### Video Transcript

Without expanding, find the value
of the determinant of the three-by-three matrix eight, negative three, negative two,
seven, one, negative eight, 24, negative nine, negative six.

In this question, we’re asked to
evaluate the determinant of a three-by-three matrix. We could do this by expanding over
any of its rows or columns. However, the question explicitly
asks us to do this without expanding. There’s a few different methods we
could use to evaluate determinants by using different properties of the
determinant. For example, we can recall that
we’re allowed to add and subtract linear multiples of the rows and columns to other
rows and columns of the matrix.
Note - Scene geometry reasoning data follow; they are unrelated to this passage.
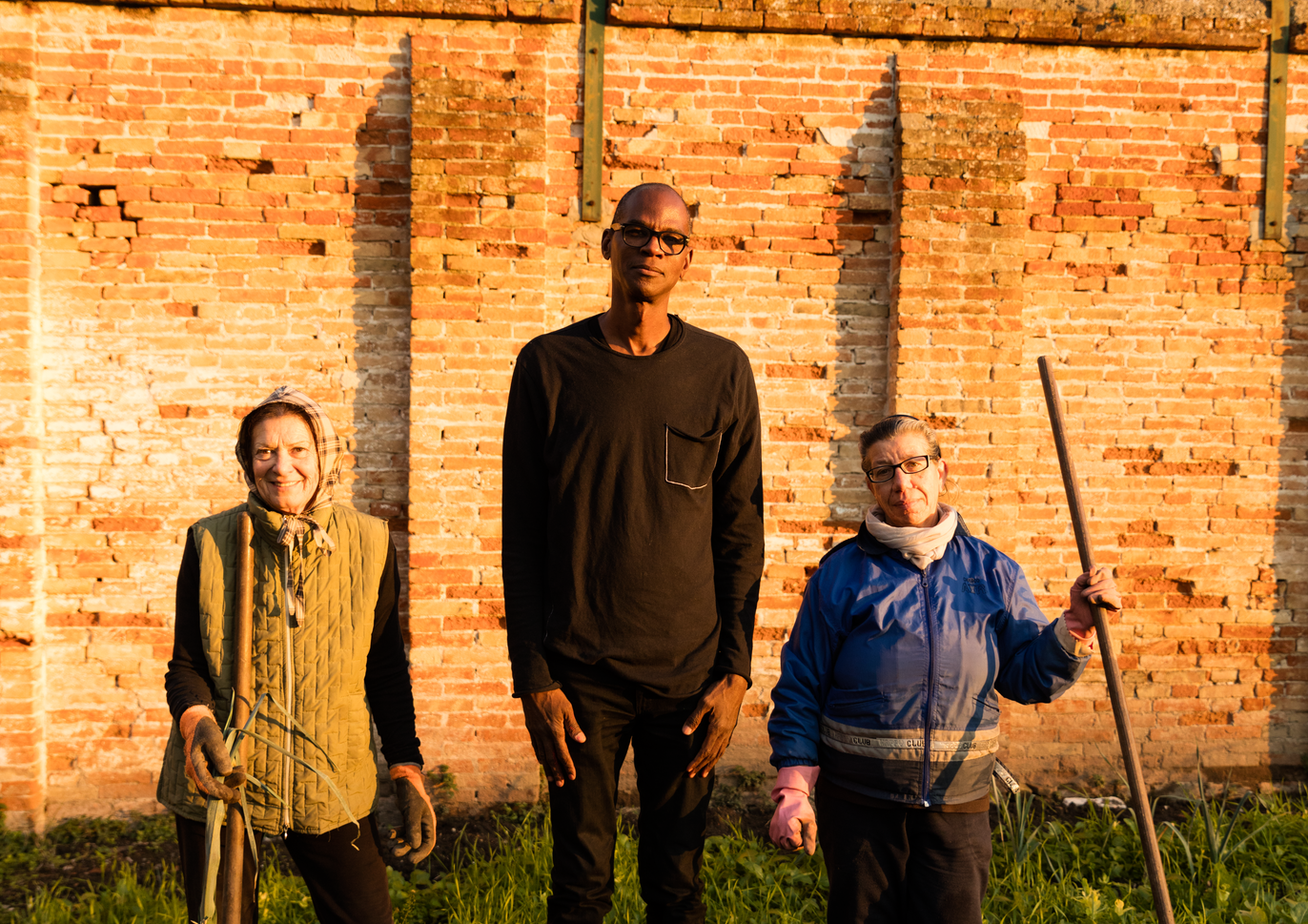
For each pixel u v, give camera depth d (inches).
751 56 180.2
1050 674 91.7
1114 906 129.6
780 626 186.4
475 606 175.6
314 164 175.0
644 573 91.2
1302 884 139.9
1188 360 189.6
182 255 173.5
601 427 91.3
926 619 93.4
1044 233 186.9
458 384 174.1
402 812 91.6
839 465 186.2
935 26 179.6
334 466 91.7
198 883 85.3
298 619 87.7
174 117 171.8
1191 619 190.7
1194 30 183.0
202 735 77.4
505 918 127.0
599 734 92.7
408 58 174.9
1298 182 189.6
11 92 165.9
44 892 138.7
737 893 134.7
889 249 185.2
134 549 173.8
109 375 172.9
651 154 180.2
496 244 174.2
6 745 166.6
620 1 174.7
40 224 170.4
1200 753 191.3
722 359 96.6
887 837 92.6
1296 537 191.5
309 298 176.2
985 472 182.1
And this won’t affect the
determinant of this matrix.

We could then use these to try and
rewrite our matrix as an upper triangular matrix. Then, the determinant of an upper
triangular matrix is the product of the entries on its leading diagonal. However, this is a complicated
process, so we should always check to see if there’s an easier method first. We can start by recalling that we
can take out shared factors among a row or column of the matrix. In particular, we can notice the
third row of this column all share a factor of three. Taking out the shared factor of
three from the row gives us three multiplied by the determinant of the
three-by-three matrix eight, negative three, negative two, seven, one, negative
eight, eight, negative three, negative two.
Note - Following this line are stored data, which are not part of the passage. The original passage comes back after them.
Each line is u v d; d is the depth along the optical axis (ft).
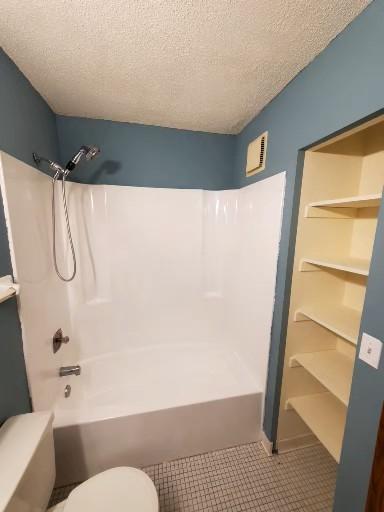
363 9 2.69
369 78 2.66
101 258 6.31
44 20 2.91
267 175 4.94
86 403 5.02
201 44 3.30
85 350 6.26
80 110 5.34
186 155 6.50
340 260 3.92
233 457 4.83
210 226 6.98
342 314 4.14
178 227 6.68
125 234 6.36
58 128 5.62
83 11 2.79
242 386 5.16
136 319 6.76
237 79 4.09
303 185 4.05
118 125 5.94
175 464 4.66
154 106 5.11
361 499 2.90
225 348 7.07
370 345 2.70
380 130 3.89
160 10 2.77
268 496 4.17
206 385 5.51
At this point, we might also notice
that in the third column of this matrix every single entry shares a factor of two or
negative two. And we could take this factor
outside of our matrix in exactly the same way. However, we can already evaluate
the determinant of this matrix by using a different property. We can instead notice that the
first row of this matrix is equal to its third row. We can then recall if a matrix has
a repeated row or column, then its determinant will be equal to zero. So, because the first and third row
of this matrix is repeated, we can conclude its determinant is zero, giving us three
times zero, which is equal to zero.

And before we finish with this
question, it’s worth noting we’ve shown a useful property about matrices. We’ve shown if one of the rows or
columns of this matrix is a scalar multiple of the other row or column of this
matrix, then its determinant is zero. In either case, we were able to
show the determinant of the three-by-three matrix eight, negative three, negative
two, seven, one, negative eight, 24, negative nine, negative six is equal to
zero.